TASK SET.
1/ Answer these questions using the forum thread on surprise pregnancy below. Ignore the items.
(a) How long has the person who started the thread been married?
(b) What has the thread starter's only sibling been unable to do?
(c) After how many weeks did sheepotato first tell anyone about the pregnancy?
2/ Duplicate the part of the forum thread on surprise pregnancy starting with "My husband and I have a" and going on through "be especially overjoyed.".

PASSAGE SHOWN.
┏━━

Anyone else in a surprise pregnancy?

NikkiSixGuns
NikkiSixGuns Posts: 630 Member
edited November 9 in Social Groups
Hoping to find someone out there that can relate. My husband and I have been married ten years and never really got to the point of wanting to raise children. We always said "maybe someday," but someday never came. We've been perfectly happy and satisfied as a couple. As we watched all of our friends and family start their families we never felt the desire to expand our own.

I never went off birth control, so we're both shocked that I got pregnant anyway. Since finding out it's been weird. We should be excited, but haven't felt it. There has just been a lot of apprehension. We haven't shared the news with any of our friends or family because they will be (understandably) excited, and I don't know how to handle that. Not sure how to cope with others being excited about something that I'm not excited about and while all sources say that I should be.

My husband and I have a wonderful relationship and we are very financially stable, so I don't have any fears about our capacity or resources to be parents.

Oddly, even though I never wanted to be a mom, since becoming pregnant I have felt a powerful sense of protectiveness for our child. Seems contradictory. And I am happy for our parents, who will be thrilled. My parents have no grandchildren (my only sibling is unable to have children, so it's been up to my husband and me if there were to be any) so I know they will be especially overjoyed.

I have zero doubt that I will love this child. But I'm still pretty freaked out.

Replies

  • sheepotato
    sheepotato Posts: 600 Member
    Yes, I was in your shoes this summer.

    My husband and I have been together for 11 years, we are in a happy stable relationship, financially stable, bit of savings, home owners and that sort of thing. There's no reason we feared being able to take care of a child. We had on occasion talked about having a child 'some day' but we never really decided on it. Honestly I pictured us putting it off for years and adopting when we were older. When we first found out, we both panicked and cried for an entire weekend. We sort of mourned the loss of our simple, responsibility free life together. We thought about what would change, how we might change as a couple.

    We didn't tell anyone until after 14 weeks, we wanted to wait on the down syndrome/heart defect scan because we figured if there was something wrong with the pregnancy then it wasn't worth opening a dialog with people who had given up on the idea of us having children. (IE my mother in law and grandmother). I don't like to tell people I know it was unplanned because my older friends struggled with having children and everything was going so well with it being my first/only pregnancy.

    When I saw my healthy 14 week old baby girl's little legs kicking on the ultrasound monitor, something snapped in my brain. It was no longer this thing that had happened, I was looking at this tiny little person. I felt like I needed to protect her. I named her that day (we didn't know for 4 more weeks it was a girl but we both started referring to her as 'her' or by name before it was confirmed.)

┗━━

DATA UNDER STUDY.
┏━━

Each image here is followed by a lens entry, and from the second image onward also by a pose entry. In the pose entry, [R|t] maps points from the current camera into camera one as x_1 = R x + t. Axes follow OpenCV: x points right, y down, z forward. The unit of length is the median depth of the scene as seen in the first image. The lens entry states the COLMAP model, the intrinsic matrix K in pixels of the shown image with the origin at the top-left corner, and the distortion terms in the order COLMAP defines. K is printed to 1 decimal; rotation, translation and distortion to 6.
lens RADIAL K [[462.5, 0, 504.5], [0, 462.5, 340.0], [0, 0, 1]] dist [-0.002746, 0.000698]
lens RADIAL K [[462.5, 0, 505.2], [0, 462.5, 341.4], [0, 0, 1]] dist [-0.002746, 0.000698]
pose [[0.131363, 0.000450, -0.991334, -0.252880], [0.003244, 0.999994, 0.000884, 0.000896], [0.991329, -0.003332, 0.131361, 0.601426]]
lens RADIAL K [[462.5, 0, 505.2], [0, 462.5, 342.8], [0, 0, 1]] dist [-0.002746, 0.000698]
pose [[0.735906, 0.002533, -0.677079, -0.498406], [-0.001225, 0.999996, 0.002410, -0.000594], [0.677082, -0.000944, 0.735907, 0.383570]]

┗━━

RESULTS FOR EACH TASK.
1/
(a) Ten years.
(b) Have children.
(c) After 14 weeks.

2/
My husband and I have a wonderful relationship and we are very financially stable, so I don't have any fears about our capacity or resources to be parents.

Oddly, even though I never wanted to be a mom, since becoming pregnant I have felt a powerful sense of protectiveness for our child. Seems contradictory. And I am happy for our parents, who will be thrilled. My parents have no grandchildren (my only sibling is unable to have children, so it's been up to my husband and me if there were to be any) so I know they will be especially overjoyed.